After the Tour, Colin would continue his gruelling training and racing schedule and I would pursue my lacklustre career. There was no right or wrong in this moment, no life-changing decisions.

It was just Colin, who could sit comfortably next to me with his dick out without a worry, who was apparently so keen on my body that he didn’t mind the complex puzzle of my brain. I want you.

‘You really didn’t mean it when you told your dad you prefer big boobs?’

He grinned at me. ‘I said it because the opposite is true.’

‘You like small ones?’

‘I like yours. That lace thing you’re wearing, I want to rip it.’

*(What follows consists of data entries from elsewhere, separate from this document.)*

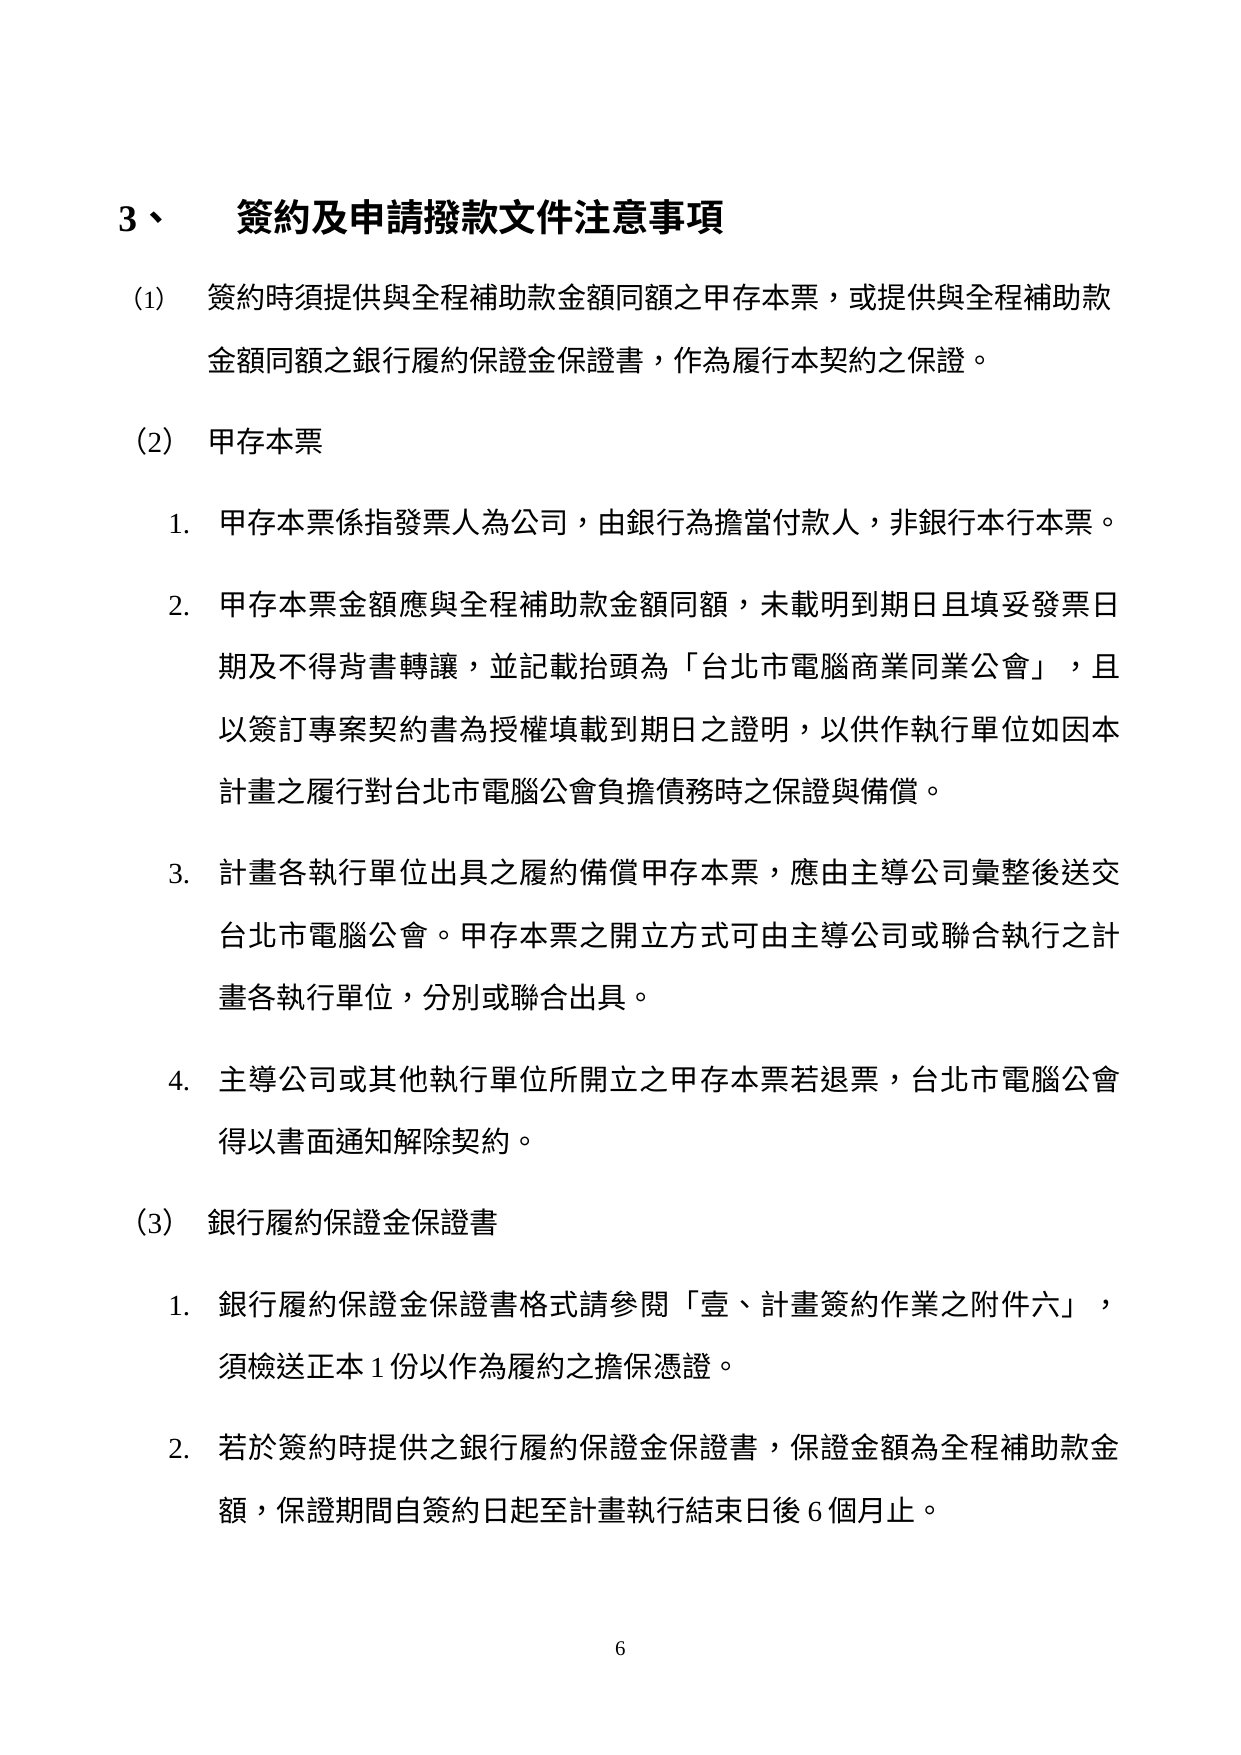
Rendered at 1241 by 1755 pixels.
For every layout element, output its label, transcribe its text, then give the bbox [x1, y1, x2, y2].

list 若於簽約時提供之銀行履約保證金保證書，保證金額為全程補助款金額，保證期間自簽約日起至計畫執行結束日後6個月止。 [168, 1404, 1122, 1529]
list 銀行履約保證金保證書 [118, 1179, 1122, 1242]
list 銀行履約保證金保證書格式請參閱「壹、計畫簽約作業之附件六」，須檢送正本1份以作為履約之擔保憑證。 [168, 1261, 1122, 1386]
list 甲存本票 [118, 398, 1122, 461]
list 甲存本票金額應與全程補助款金額同額，未載明到期日且填妥發票日期及不得背書轉讓，並記載抬頭為「台北市電腦商業同業公會」，且以簽訂專案契約書為授權填載到期日之證明，以供作執行單位如因本計畫之履行對台北市電腦公會負擔債務時之保證與備償。 [168, 561, 1122, 811]
list 簽約時須提供與全程補助款金額同額之甲存本票，或提供與全程補助款金額同額之銀行履約保證金保證書，作為履行本契約之保證。 [118, 254, 1122, 379]
subtitle 簽約及申請撥款文件注意事項 [118, 173, 1122, 236]
list 甲存本票係指發票人為公司，由銀行為擔當付款人，非銀行本行本票。 [168, 479, 1122, 542]
list 主導公司或其他執行單位所開立之甲存本票若退票，台北市電腦公會得以書面通知解除契約。 [168, 1036, 1122, 1161]
list 計畫各執行單位出具之履約備償甲存本票，應由主導公司彙整後送交台北市電腦公會。甲存本票之開立方式可由主導公司或聯合執行之計畫各執行單位，分別或聯合出具。 [168, 829, 1122, 1017]
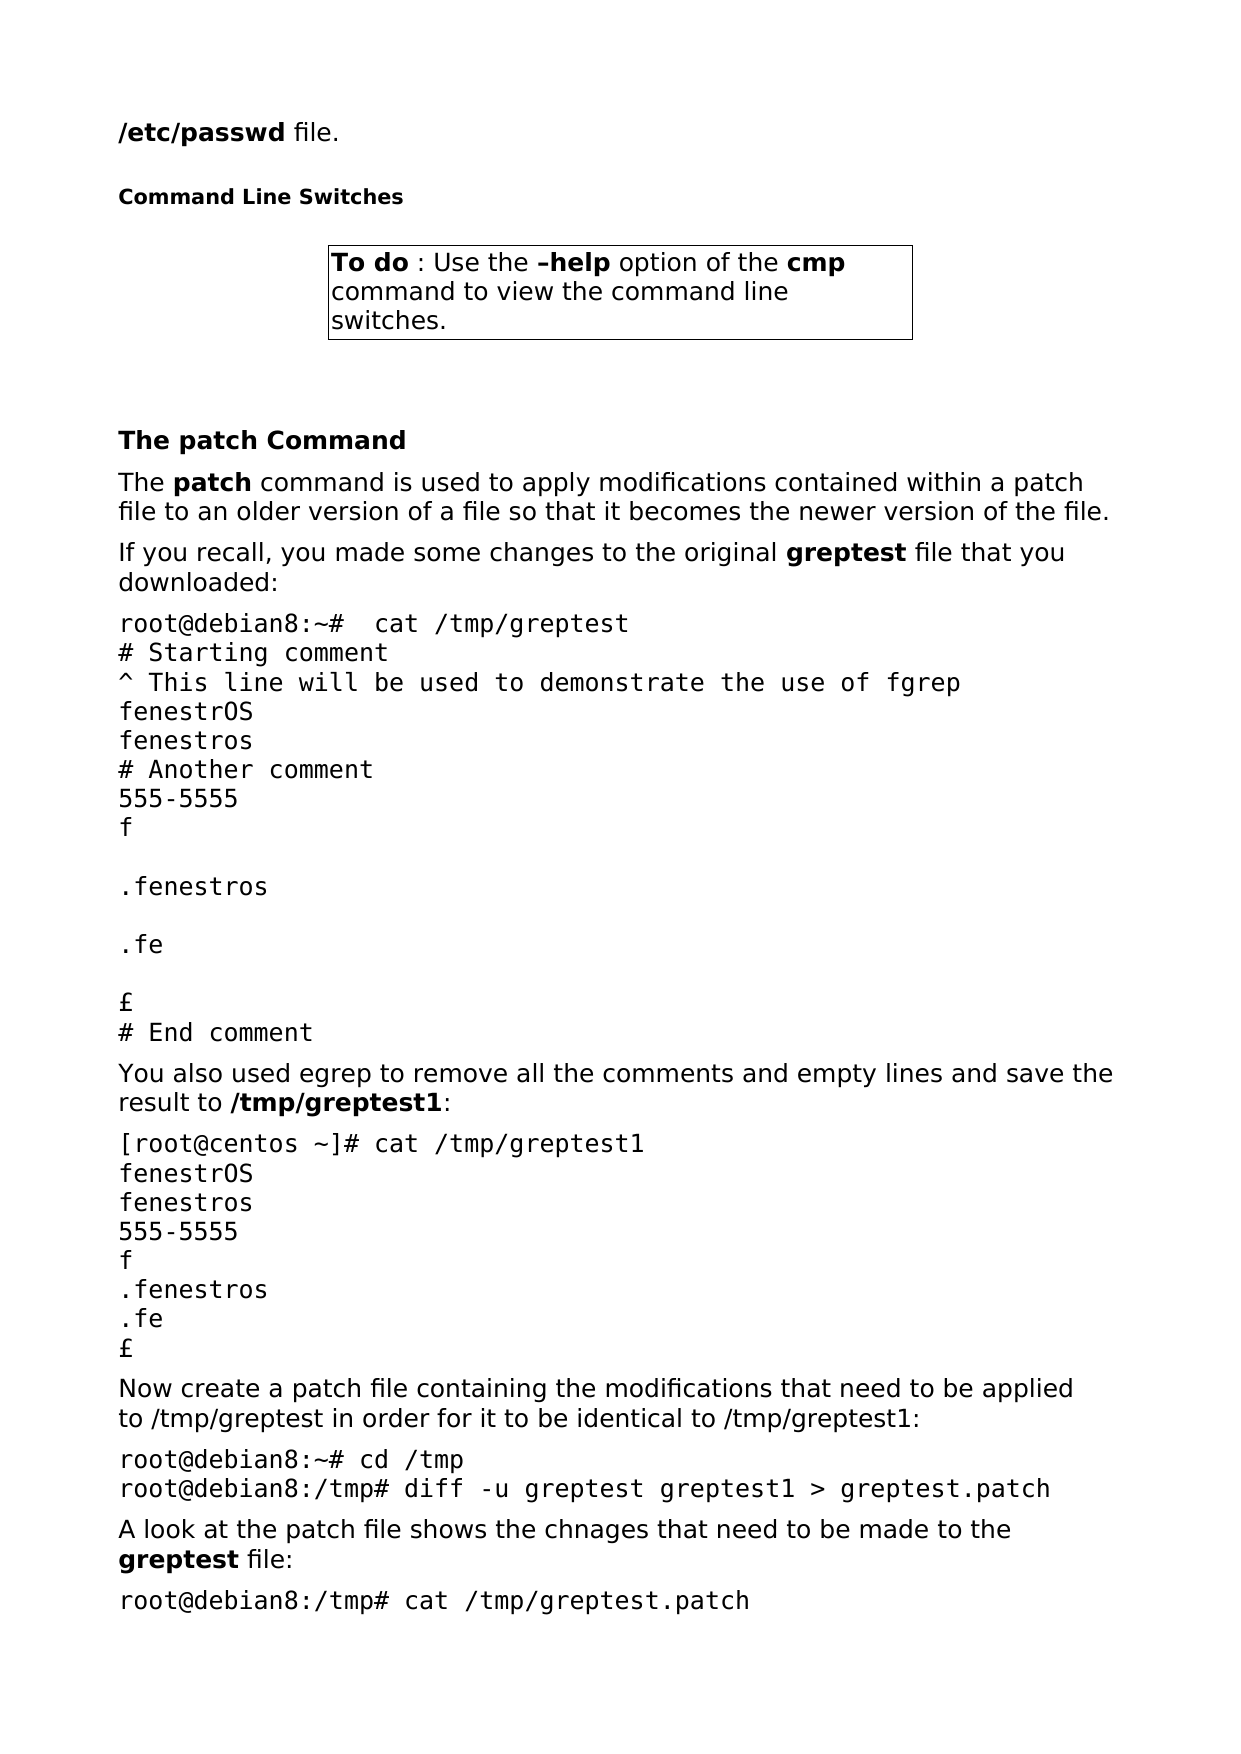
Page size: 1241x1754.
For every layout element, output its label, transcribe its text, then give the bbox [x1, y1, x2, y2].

text [root@centos ~]# cat /tmp/greptest1 fenestrOS fenestros 555-5555 f .fenestros .fe £ [118, 1129, 1122, 1363]
text The patch command is used to apply modifications contained within a patch file to an older version of a file so that it becomes the newer version of the file. [118, 468, 1122, 526]
text Now create a patch file containing the modifications that need to be applied to /tmp/greptest in order for it to be identical to /tmp/greptest1: [118, 1375, 1122, 1433]
text You also used egrep to remove all the comments and empty lines and save the result to /tmp/greptest1: [118, 1059, 1122, 1117]
subtitle The patch Command [118, 426, 1122, 455]
subtitle Command Line Switches [118, 185, 1122, 209]
text root@debian8:~# cd /tmp root@debian8:/tmp# diff -u greptest greptest1 > greptest.patch [118, 1446, 1122, 1504]
text root@debian8:/tmp# cat /tmp/greptest.patch [118, 1586, 1122, 1616]
text If you recall, you made some changes to the original greptest file that you downloaded: [118, 539, 1122, 597]
text A look at the patch file shows the chnages that need to be made to the greptest file: [118, 1516, 1122, 1574]
text /etc/passwd file. [118, 118, 1122, 147]
text root@debian8:~# cat /tmp/greptest # Starting comment ^ This line will be used to demonstrate the use of fgrep fenestrOS fenestros # Another comment 555-5555 f .fenestros .fe £ # End comment [118, 609, 1122, 1047]
table_header To do : Use the –help option of the cmp command to view the command line switches. [329, 246, 912, 339]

The way those words flared through me. I wasn’t sure if he was doing it on purpose, painting a picture for me, but it stoked that fantasy cortex of my brain as I imagined him doing it, the backs of his fingers on my skin.

‘In real life, I’d probably need scissors,’ he commented with a dry smile.

I gave him a light shove on the arm. ‘That is not hot.’

‘Burst the fantasy, did I?’

I made the mistake of meeting his bright gaze.

‘You can imagine it though, right?’ He dropped his voice and I suspected he was doing it on purpose now. ‘I’d rip it right down the middle. Then I’d tell you to straddle me and put those sweet tits in my face.’

I knew he heard my sharp intake of breath.

‘You know what, Kubicka? I think I can keep your mind busy while I fuck you.’

Or he could just fry my brain with his dirty mouth.